- [About this exercise]
In your copy, repeat each record exactly and include no pictures.

Keypoint text descriptions:

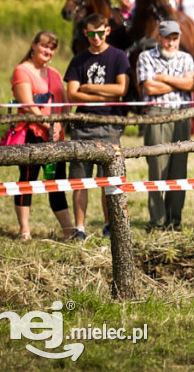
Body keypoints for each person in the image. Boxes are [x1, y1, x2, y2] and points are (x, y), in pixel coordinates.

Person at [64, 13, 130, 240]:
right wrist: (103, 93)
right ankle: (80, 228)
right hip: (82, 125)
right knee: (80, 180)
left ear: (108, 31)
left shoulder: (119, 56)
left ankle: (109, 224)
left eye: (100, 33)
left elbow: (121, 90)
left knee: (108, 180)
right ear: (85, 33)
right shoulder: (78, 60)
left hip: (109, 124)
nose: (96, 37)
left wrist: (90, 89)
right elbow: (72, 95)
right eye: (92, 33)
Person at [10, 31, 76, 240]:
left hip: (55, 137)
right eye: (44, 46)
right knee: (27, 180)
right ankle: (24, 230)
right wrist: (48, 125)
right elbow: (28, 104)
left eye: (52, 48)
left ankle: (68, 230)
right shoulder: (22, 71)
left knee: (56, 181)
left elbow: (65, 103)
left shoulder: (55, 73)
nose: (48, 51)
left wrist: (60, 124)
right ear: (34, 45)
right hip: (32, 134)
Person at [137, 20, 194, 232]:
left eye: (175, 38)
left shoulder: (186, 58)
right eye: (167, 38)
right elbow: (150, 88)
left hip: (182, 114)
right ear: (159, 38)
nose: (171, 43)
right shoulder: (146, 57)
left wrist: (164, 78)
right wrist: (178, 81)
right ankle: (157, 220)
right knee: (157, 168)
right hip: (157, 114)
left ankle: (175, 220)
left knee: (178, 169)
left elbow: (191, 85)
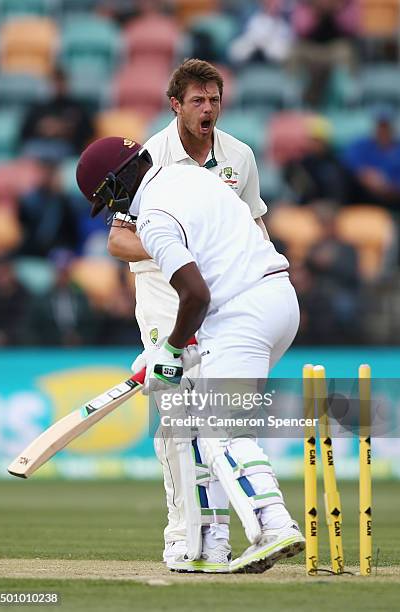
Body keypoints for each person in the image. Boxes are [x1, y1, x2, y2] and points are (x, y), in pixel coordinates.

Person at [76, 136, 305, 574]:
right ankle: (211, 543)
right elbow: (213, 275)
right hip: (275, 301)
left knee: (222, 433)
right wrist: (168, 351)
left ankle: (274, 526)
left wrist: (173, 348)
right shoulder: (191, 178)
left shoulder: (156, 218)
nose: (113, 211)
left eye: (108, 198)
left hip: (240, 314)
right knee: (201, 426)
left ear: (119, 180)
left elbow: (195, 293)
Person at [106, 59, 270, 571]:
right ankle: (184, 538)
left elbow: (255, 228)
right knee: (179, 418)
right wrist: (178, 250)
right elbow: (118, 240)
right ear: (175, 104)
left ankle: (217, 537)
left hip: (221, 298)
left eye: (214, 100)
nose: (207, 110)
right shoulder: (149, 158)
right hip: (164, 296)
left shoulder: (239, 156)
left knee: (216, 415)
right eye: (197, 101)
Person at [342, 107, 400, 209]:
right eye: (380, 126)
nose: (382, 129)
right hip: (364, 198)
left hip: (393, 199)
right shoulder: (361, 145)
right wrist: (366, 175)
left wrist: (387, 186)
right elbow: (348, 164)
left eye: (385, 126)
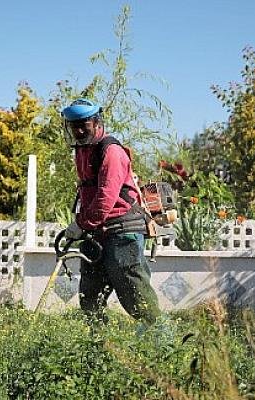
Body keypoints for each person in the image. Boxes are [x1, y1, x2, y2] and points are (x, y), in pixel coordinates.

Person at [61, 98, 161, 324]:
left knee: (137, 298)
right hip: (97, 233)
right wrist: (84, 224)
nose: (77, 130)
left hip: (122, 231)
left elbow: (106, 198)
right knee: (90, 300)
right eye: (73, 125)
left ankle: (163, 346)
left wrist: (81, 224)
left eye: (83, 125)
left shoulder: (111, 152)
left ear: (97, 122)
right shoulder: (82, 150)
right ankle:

- [Task solution]
Body keypoints for each person in the image. Boxes are [x1, y1, x2, y2] and points are (x, y), in pixel coordinates.

Person at [64, 13, 130, 240]:
right wrist: (103, 93)
right ankle: (80, 228)
right hip: (82, 125)
right knee: (80, 180)
left ear: (108, 31)
left shoulder: (119, 56)
left ankle: (109, 224)
left eye: (100, 33)
left elbow: (121, 90)
left knee: (108, 180)
right ear: (85, 33)
right shoulder: (78, 60)
left hip: (109, 124)
nose: (96, 37)
left wrist: (90, 89)
right elbow: (72, 95)
right eye: (92, 33)
Person at [10, 31, 76, 240]:
left hip: (55, 137)
right eye: (44, 46)
right knee: (27, 180)
right ankle: (24, 230)
right wrist: (48, 125)
right elbow: (28, 104)
left eye: (52, 48)
left ankle: (68, 230)
right shoulder: (22, 71)
left knee: (56, 181)
left elbow: (65, 103)
left shoulder: (55, 73)
nose: (48, 51)
left wrist: (60, 124)
right ear: (34, 45)
right hip: (32, 134)
Person at [137, 20, 194, 232]:
left eye: (175, 38)
left shoulder: (186, 58)
right eye: (167, 38)
right elbow: (150, 88)
left hip: (182, 114)
right ear: (159, 38)
nose: (171, 43)
right shoulder: (146, 57)
left wrist: (164, 78)
right wrist: (178, 81)
right ankle: (157, 220)
right knee: (157, 168)
right hip: (157, 114)
left ankle: (175, 220)
left knee: (178, 169)
left elbow: (191, 85)
Body keypoints for each person in the image. Boxes are [x1, y1, x2, y2] and points are (x, y), in pixel coordinates.

Person at [76, 136, 305, 574]:
right ankle: (211, 543)
right elbow: (213, 275)
right hip: (275, 301)
left knee: (222, 433)
right wrist: (168, 351)
left ankle: (274, 526)
left wrist: (173, 348)
right shoulder: (191, 178)
left shoulder: (156, 218)
nose: (113, 211)
left eye: (108, 198)
left hip: (240, 314)
right knee: (201, 426)
left ear: (119, 180)
left elbow: (195, 293)
Person at [106, 59, 270, 571]:
right ankle: (184, 538)
left elbow: (255, 228)
right knee: (179, 418)
right wrist: (178, 250)
right elbow: (118, 240)
right ear: (175, 104)
left ankle: (217, 537)
left hip: (221, 298)
left eye: (214, 100)
nose: (207, 110)
right shoulder: (149, 158)
right hip: (164, 296)
left shoulder: (239, 156)
left knee: (216, 415)
right eye: (197, 101)
Person at [342, 107, 400, 209]:
right eye: (380, 126)
nose: (382, 129)
right hip: (364, 198)
left hip: (393, 199)
right shoulder: (361, 145)
right wrist: (366, 175)
left wrist: (387, 186)
right elbow: (348, 164)
left eye: (385, 126)
Body keypoints for each person in the image. Boxes are [x1, y1, x2, y2] and points are (x, y), in pixel coordinates.

Person at [61, 98, 161, 324]:
left knee: (137, 298)
right hip: (97, 233)
right wrist: (84, 224)
nose: (77, 130)
left hip: (122, 231)
left elbow: (106, 198)
right knee: (90, 300)
right eye: (73, 125)
left ankle: (163, 346)
left wrist: (81, 224)
left eye: (83, 125)
left shoulder: (111, 152)
left ear: (97, 122)
right shoulder: (82, 150)
right ankle:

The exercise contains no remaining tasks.